Stored items from a collection:
◆ ◆ ◆ ◆
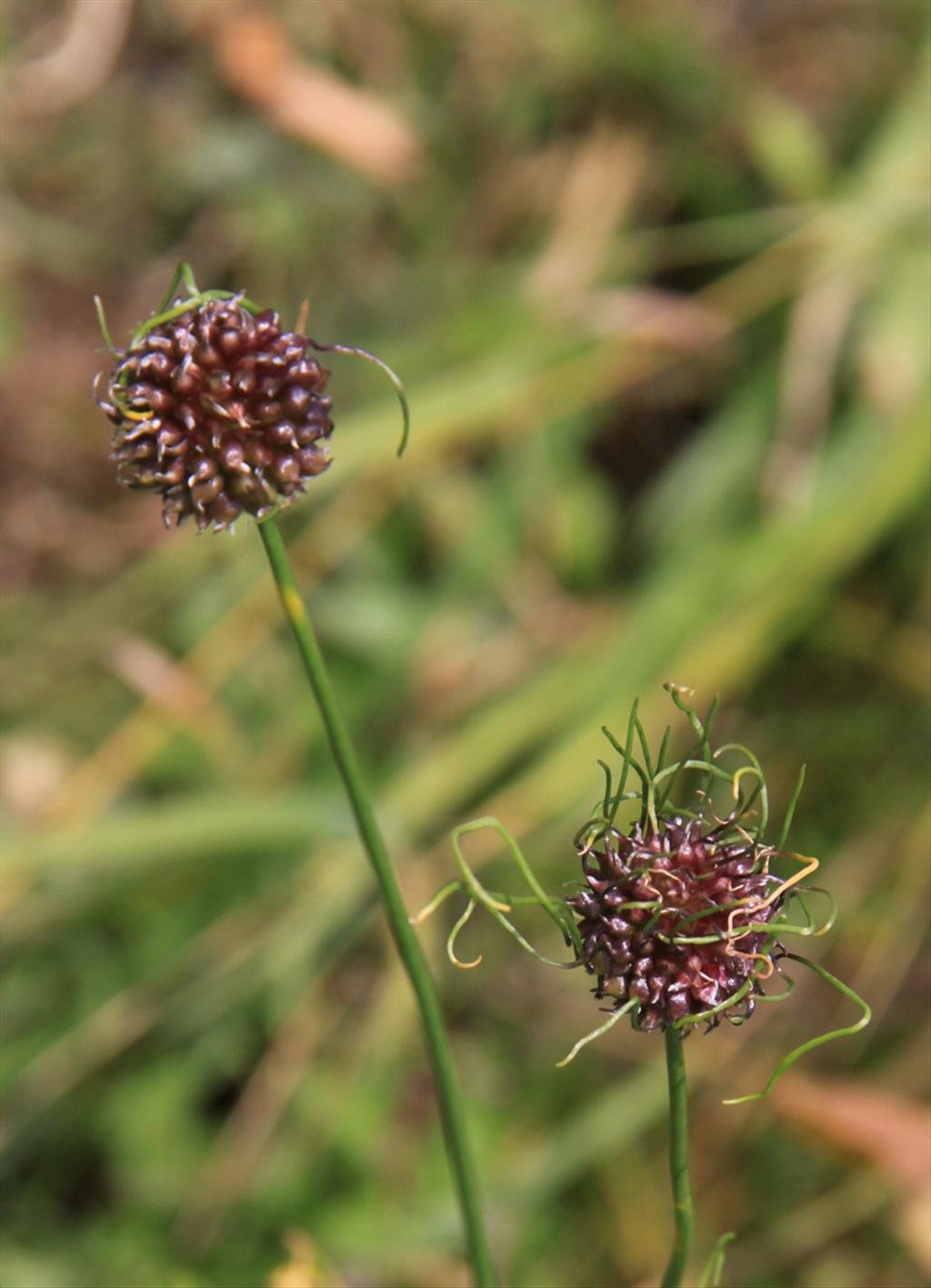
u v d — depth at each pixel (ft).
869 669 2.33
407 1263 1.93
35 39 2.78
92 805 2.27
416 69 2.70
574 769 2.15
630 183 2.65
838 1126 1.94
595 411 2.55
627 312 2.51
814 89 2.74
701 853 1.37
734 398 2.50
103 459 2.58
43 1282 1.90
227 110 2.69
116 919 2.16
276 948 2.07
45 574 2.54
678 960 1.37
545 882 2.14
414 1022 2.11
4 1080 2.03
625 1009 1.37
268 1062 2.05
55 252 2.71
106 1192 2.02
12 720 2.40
◆ ◆ ◆ ◆
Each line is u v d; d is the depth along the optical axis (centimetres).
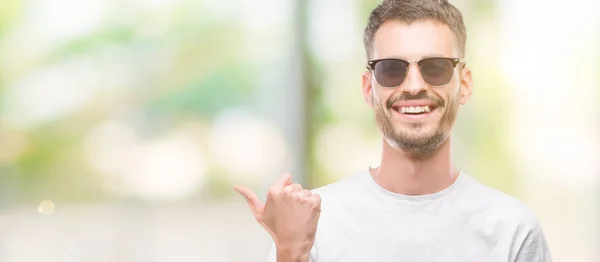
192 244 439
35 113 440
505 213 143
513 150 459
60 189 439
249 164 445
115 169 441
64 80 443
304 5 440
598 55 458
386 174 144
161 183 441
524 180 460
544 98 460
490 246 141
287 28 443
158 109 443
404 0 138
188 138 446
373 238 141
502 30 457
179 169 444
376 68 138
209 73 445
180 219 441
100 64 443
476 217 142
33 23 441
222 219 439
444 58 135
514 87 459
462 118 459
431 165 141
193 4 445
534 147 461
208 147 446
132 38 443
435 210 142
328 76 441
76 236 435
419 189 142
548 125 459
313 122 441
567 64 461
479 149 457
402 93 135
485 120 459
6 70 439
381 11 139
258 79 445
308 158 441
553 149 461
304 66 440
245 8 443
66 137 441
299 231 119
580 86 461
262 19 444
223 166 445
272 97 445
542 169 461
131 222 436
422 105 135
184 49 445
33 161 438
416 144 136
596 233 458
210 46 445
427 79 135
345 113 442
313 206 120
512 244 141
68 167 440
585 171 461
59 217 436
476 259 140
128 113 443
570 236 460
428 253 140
◆ ◆ ◆ ◆
## Exercise
From the records above, print only the lines between the one holding "627 312 2.51" and the one holding "12 720 2.40", inclusive, exactly as they stand.

## Solution to the problem
627 312 2.51
814 89 2.74
701 853 1.37
734 398 2.50
103 459 2.58
43 1282 1.90
227 110 2.69
116 919 2.16
276 948 2.07
45 574 2.54
678 960 1.37
545 882 2.14
414 1022 2.11
4 1080 2.03
625 1009 1.37
268 1062 2.05
55 252 2.71
106 1192 2.02
12 720 2.40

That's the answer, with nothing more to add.